Provided text.
=== Begin Enclosure ===

White flannel - radical chic

English Heritage, English Cinema

July 4, 2003

Don't sneer - there's more to heritage films than corsets, says Jeffrey Richards.

The heritage film is one of the newest and most controversial genres in British cinema. Despite - or perhaps because of - its success with audiences, it has been subjected to a barrage of sneering and dismissive criticism. "The Laura Ashley school of film-making", "white flannel films", "frock flicks", "middlebrow nostalgia-fests" are just a few of the epithets regularly hurled at the genre. Serious criticism has polarised between those who find the films to be conservative endorsements of an unchanging hierarchical and patriarchal society and those who see the films as radical or liberal critiques of unquestioned value systems and gender stereotypes.

In his thoughtful and absorbing new study, which will be required reading for anyone interested in the heritage film phenomenon, Andrew Higson sets out to map the genre, analyse the criticism and explain the box-office success of so many of the movies. He begins by identifying more than 100 titles that fit into the genre, from Chariots of Fire in 1981 to The Golden Bowl in 2000. With admirable scrupulosity, he agonises about what to call the films and how to define the genre, finally settling for the term heritage films and arguing that all genres are "loose, leaky, hybrid categories". But this causes him to cast his net rather too wide. I would not have included Robin Hood - Prince of Thieves, Braveheart or Rob Roy, which are by any definition swashbucklers rather than heritage films, a genre that Higson admits is largely confined to the period 1880-1940. He also agonises over whether they can be described as British films at all, since many of them were US-financed - but in the end, the subject matter, locations and acting talent involved persuade him to classify them as British.

=== End Enclosure ===

Written task. Can you update the part of the review that opens with the words containing "White flannel - radical" and closes with "says Jeffrey Richards.", swapping "corsets" for "bonnets"? The records that follow come from a separate source.

Provided records.
=== Begin Enclosure ===

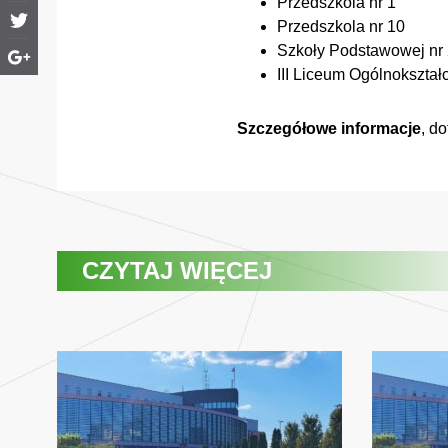
Przedszkola nr 1
Przedszkola nr 10
Szkoły Podstawowej nr
III Liceum Ogólnokszta
Szczegółowe informacje
, d
CZYTAJ WIĘCEJ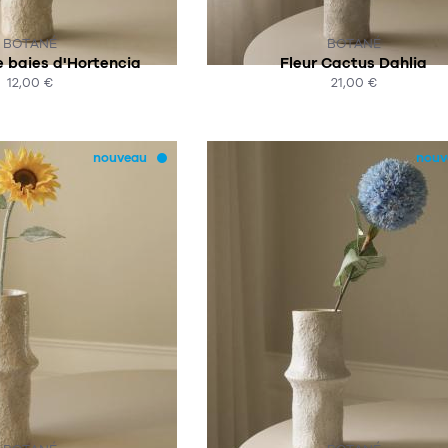
R COMMANDE
SUR COMMANDE
BOTANÉ
BOTANÉ
 baies d'Hortencia
Fleur Cactus Dahlia
12,00 €
21,00 €
HAT EXPRESS
ACHAT EXPRESS
nouveau
nouv
R COMMANDE
SUR COMMANDE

=== End Enclosure ===

Response.
White flannel - radical chic

English Heritage, English Cinema

July 4, 2003

Don't sneer - there's more to heritage films than bonnets, says Jeffrey Richards.